I read through Damascene's On the Orthodox Faith in 2009.  At the time I had hyper-Palamite lenses on and really didn't let Damascene speak for himself.  I am rereading him now, years and paradigms later.  He's really quite interesting.  Contrary to the neo-Palamite Orthodox today, he isn't afraid of "rationality" or using proofs for God's existence.  In fact, he sounds VERY Aristotelian.  To be fair, he does anticipate later Orthodox mysticism by calling God "hyper-ousia" (I.4).

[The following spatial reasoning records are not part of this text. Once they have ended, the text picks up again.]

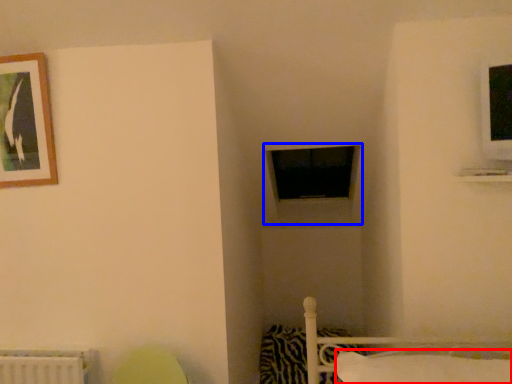
Question: Which of the following is the farthest to the observer, pillow (highlighted by a red box) or window frame (highlighted by a blue box)?

Choices:
 (A) pillow
 (B) window frame

Answer: (B)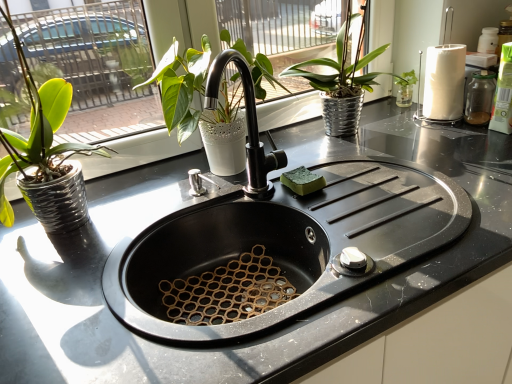
Question: From a real-world perspective, is green matte plant at left, placed as the 1th houseplant when sorted from left to right, above or below metallic silver pot at upper center, which is the first houseplant from right to left?

Choices:
 (A) below
 (B) above

Answer: (B)

Question: Is green matte plant at left, placed as the 1th houseplant when sorted from left to right, spatially inside metallic silver pot at upper center, which is the first houseplant from right to left, or outside of it?

Choices:
 (A) outside
 (B) inside

Answer: (A)

Question: Which is farther from the metallic silver pot at upper center, which is the first houseplant from right to left?

Choices:
 (A) matte white pot at upper center, the 2th houseplant when ordered from right to left
 (B) green matte plant at left, placed as the 1th houseplant when sorted from left to right
 (C) black matte sink at center

Answer: (B)

Question: Estimate the real-world distances between objects in this image. Which object is farther from the green matte plant at left, placed as the third houseplant when sorted from right to left?

Choices:
 (A) black matte sink at center
 (B) metallic silver pot at upper center, positioned as the 3th houseplant in left-to-right order
 (C) matte white pot at upper center, the 2th houseplant when ordered from right to left

Answer: (B)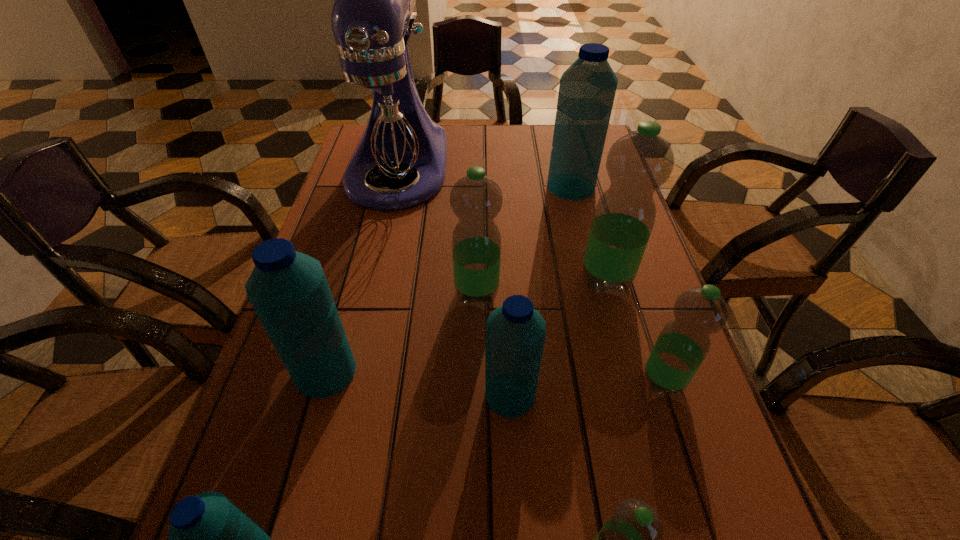
Where is `water bottle that stands as the second closest to the leftmost green water bottle`? This screenshot has height=540, width=960. water bottle that stands as the second closest to the leftmost green water bottle is located at coordinates (638, 163).

Select which blue water bottle is the second closest to the farthest water bottle. Please provide its 2D coordinates. Your answer should be formatted as a tuple, i.e. [(x, y)], where the tuple contains the x and y coordinates of a point satisfying the conditions above.

[(288, 290)]

You are a GUI agent. You are given a task and a screenshot of the screen. Output one action in this format:
    pyautogui.click(x=<x>, y=<y>)
    Task: Click on the blue water bottle that is the closest to the second biggest blue water bottle
    
    Given the screenshot: What is the action you would take?
    pyautogui.click(x=210, y=539)

Select which green water bottle is the fourth closest to the second biggest blue water bottle. Please provide its 2D coordinates. Your answer should be formatted as a tuple, i.e. [(x, y)], where the tuple contains the x and y coordinates of a point satisfying the conditions above.

[(683, 344)]

Find the location of a particular element. Image resolution: width=960 pixels, height=540 pixels. green water bottle that is the nearest to the leftmost green water bottle is located at coordinates (638, 163).

At what (x,y) coordinates should I click in order to perform the action: click on free space that satisfies the following two spatial constraints: 1. on the back side of the biggest green water bottle; 2. on the left side of the second biggest green water bottle. Please return your answer as a coordinate pair (x, y). The width and height of the screenshot is (960, 540). Looking at the image, I should click on (477, 279).

Locate an element on the screen. This screenshot has width=960, height=540. free space that satisfies the following two spatial constraints: 1. at the mixing area of the blue mixer; 2. on the left side of the biggest green water bottle is located at coordinates (372, 279).

Identify the location of free location that satisfies the following two spatial constraints: 1. on the front side of the second blue water bottle from right to left; 2. on the left side of the second biggest green water bottle. (476, 395).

Existence and Nature of God

He does use Scripture and does allude to the Fathers, but the main thrust of his argument is natural theology. His argument for God's existence is as follows:

(1) All things that exist are either created or uncreated.
(2) If created, then mutable and subject to change and perishing
(3) But things that are created must be the work of some Maker

Damascene anticipates the infinite regress rebuttal and handles it in an amusing (if not entirely convincing manner)

(4) "For if he had been created, he must have been created by someone, and so on until we arrive at something uncreated."

Perhaps not the most persuasive argument, but historically it is very telling.  The holy fathers were not averse to using "logic," even logic apart from Scriptural and Patristic considerations, to prove points about God.

Damascene follows standard Patristic and classical usage in that the nature of God is incomprehensible.

(5) His essence is unknowable

How then can we speak about God?  In what sounds like a later Palamite move, John says, "God does not show forth his nature, but the qualities of his nature" (1.4).  Is this the same thing as saying "We can't know God's nature but only his energies"?  Not quite.  John does not use any of the cognates of energein.

A note on apophaticism

If we say, as John does, that God is not "darkness," but above darkness.  Not light, but above light--why can't we carry it through and say "God is not love, but above love."  God is not a, b...z.  If God is above every reference point, then how can we truly predicate anything of him?  We are no longer using analogous language but equivocal language.

Pre-Notes on the Word

He doesn't deal with Christology until Book 3 but he gives short comments here.

(6) God always possesses his Word, proceeding from and existing within Himself (I.6).

John reasons analogously from our words proceeding from our minds, and is not identical with mind but not separate from it, so the Word has its subsistence from God.  Probably not the best analogy in the world.

(7) If a Word, then the force of the Word, which is the Spirit (1.7).

God and Being

(8) God is outside of being, yet the fountain of all being (I.8).

Along with this John gives the classic summary that God is one essence, one divinity, one power, one will, and one energy.

John then gives a classic summary of the Trinity, but I want to highlight one point:

(9) "Whenever we say God is the origin of and greater than the Son, we mean in respect of causation."

Here is the problem: Isn't a cause different in substance to an effect?

Back to Divine Attributes

(5*) Goodness et al belong to the nature but do not explain it.

What does that even mean?

(5') We do not apprehend the essence itself, but only the attributes of the essence.

Will this hold water?

Angelic Personalities

(10) Angels are not spatial entities, but a mental presence and energy.

This is quite interesting and is backed up by numerous accounts of spiritual warfare.  An angel cannot be in more than one place at one time ("cannot energize two different places at the same time").